Source passage:

+---+

# Arugula (Roquette)



## JGDean (Feb 10, 2008)

Other than the obvious salad, what can it be used for?


----------



## Clienta (Feb 10, 2008)

It's great on sandwiches/paninis or sauteed like spinach or in soup or in eggs or on pizza....Anthony's Coal Fired Pizza in Fort Lauderdale makes a cheese pizza & then they toss arugula in an oil & vinegar dressing & fresh parm then it is set on top of the pizza...it is awesome. (The cheese is a blend of cheeses...not positive which ones). I am drooling just thinking of it.


----------



## JGDean (Feb 10, 2008)

*Thanks*

Just tossed several hand fulls into lentil soup.
I love Isla Mujeres.


----------



## abjcooking (Feb 10, 2008)

I've also had it tossed in some creamy pasta with prochutto at the end.


----------



## TATTRAT (Feb 10, 2008)

makes a great pesto.


----------



## BreezyCooking (Feb 10, 2008)

I love it on sandwiches - especially Italian types like subs with salami, cappicole(sp?) ham, provolone cheese, pickled vegetables etc., etc. I've also occasionally tossed it into mixed vegetable stirfries, & have used it in certain pasta dishes as well. In fact, here's a link to one of my all-time favorite pasta dishes using Arugula, from well-known cookbook author & New York Time's food section contributor Mark Bittman:

"Farfalle with Gorgonzola, Arugula, and Cherry Tomatoes"

THE MINIMALIST; Cheesy Pasta, Redressed - New York Times


----------



## Clienta (Feb 12, 2008)

JGDean said:


> Just tossed several hand fulls into lentil soup.
> I love Isla Mujeres.


 
I do too.  I can't wait to get here & I hate to leave.  Our six months always flies by.


----------

+---+

Entries shown:
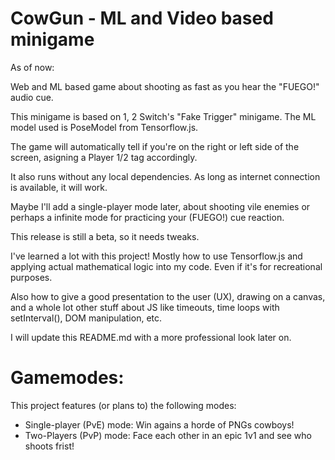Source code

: # CowGun - ML and Video based minigame

As of now:

Web and ML based game about shooting as fast as you hear the "FUEGO!" audio cue.

This minigame is based on 1, 2 Switch's "Fake Trigger" minigame.
The ML model used is PoseModel from Tensorflow.js.

The game will automatically tell if you're on the right or left side  of the screen, asigning a Player 1/2 tag accordingly.

It also runs without any local dependencies. As long as internet connection is available, it will work.

Maybe I'll add a single-player mode later, about shooting vile enemies or perhaps a infinite mode for practicing your (FUEGO!) cue reaction.

This release is still a beta, so it needs tweaks.

I've learned a lot with this project! Mostly how to use Tensorflow.js and applying actual mathematical logic into my code. Even if it's for recreational purposes.

Also how to give a good presentation to the user (UX), drawing on a canvas, and a whole lot other stuff about JS like timeouts, time loops with setInterval(), DOM manipulation, etc.

I will update this README.md with a more professional look later on.

# Gamemodes:
This project features (or plans to) the following modes:
- Single-player (PvE) mode: Win agains a horde of PNGs cowboys!
- Two-Players (PvP) mode: Face each other in an epic 1v1 and see who shoots frist!
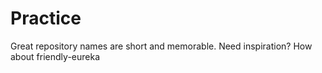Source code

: # Practice
 Great repository names are short and memorable. Need inspiration? How about friendly-eureka
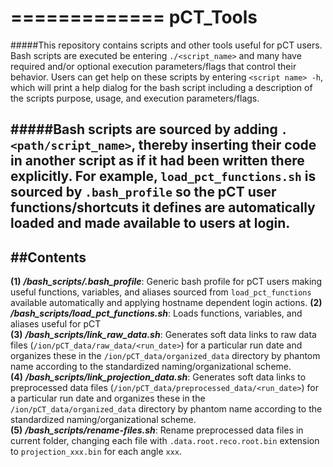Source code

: =============
pCT_Tools
=============
#####This repository contains scripts and other tools useful for pCT users.  Bash scripts are executed be entering `./<script_name>` and many have required and/or optional execution parameters/flags that control their behavior.  Users can get help on these scripts by entering `<script name> -h`, which will print a help dialog for the bash script including a description of the scripts purpose, usage, and execution parameters/flags.    

#####Bash scripts are sourced by adding `. <path/script_name>`, thereby inserting their code in another script as if it had been written there explicitly.  For example, `load_pct_functions.sh` is sourced by `.bash_profile` so the pCT user functions/shortcuts it defines are automatically loaded and made available to users at login.
------------
##Contents
------------
**(1)** **_/bash_scripts/.bash_profile_**:              Generic bash profile for pCT users making useful functions, variables, and aliases sourced from `load_pct_functions` available automatically and applying hostname dependent login actions.
**(2)** **_/bash_scripts/load_pct_functions.sh_**:              Loads functions, variables, and aliases useful for pCT    
**(3)** **_/bash_scripts/link_raw_data.sh_**:                    Generates soft data links to raw data files (`/ion/pCT_data/raw_data/<run_date>`) for a particular run date and organizes these in the `/ion/pCT_data/organized_data` directory by phantom name according to the standardized naming/organizational scheme.    
**(4)** **_/bash_scripts/link_projection_data.sh_**:             Generates soft data links to preprocessed data files (`/ion/pCT_data/preprocessed_data/<run_date>`) for a particular run date and organizes these in the `/ion/pCT_data/organized_data` directory by phantom name according to the standardized naming/organizational scheme.    
**(5)** **_/bash_scripts/rename-files.sh_**:                     Rename preprocessed data files in current folder, changing each file with `.data.root.reco.root.bin` extension to `projection_xxx.bin` for each angle `xxx`.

+---+

Exercises:
• 1. In the arugula thread, explain why BreezyCooking includes a link to a Mark Bittman recipe.
• 2. Answer these questions from the arugula thread.
(a) What did JGDean toss several handfuls of arugula into?
(b) What does TATTRAT say arugula makes?
(c) In what city is Anthony's Coal Fired Pizza located?
• 3. Reproduce the arugula thread word for word, starting with "## abjcooking (Feb" and going on through "a great pesto.".

Outputs for the tasks:
• 1. BreezyCooking says that arugula also goes into certain pasta dishes. The link leads to one of BreezyCooking's all-time favorite pasta dishes using arugula, "Farfalle with Gorgonzola, Arugula, and Cherry Tomatoes," by Mark Bittman.

• 2.
(a) Lentil soup.
(b) A great pesto.
(c) Fort Lauderdale.

• 3.
## abjcooking (Feb 10, 2008)

I've also had it tossed in some creamy pasta with prochutto at the end.


----------



## TATTRAT (Feb 10, 2008)

makes a great pesto.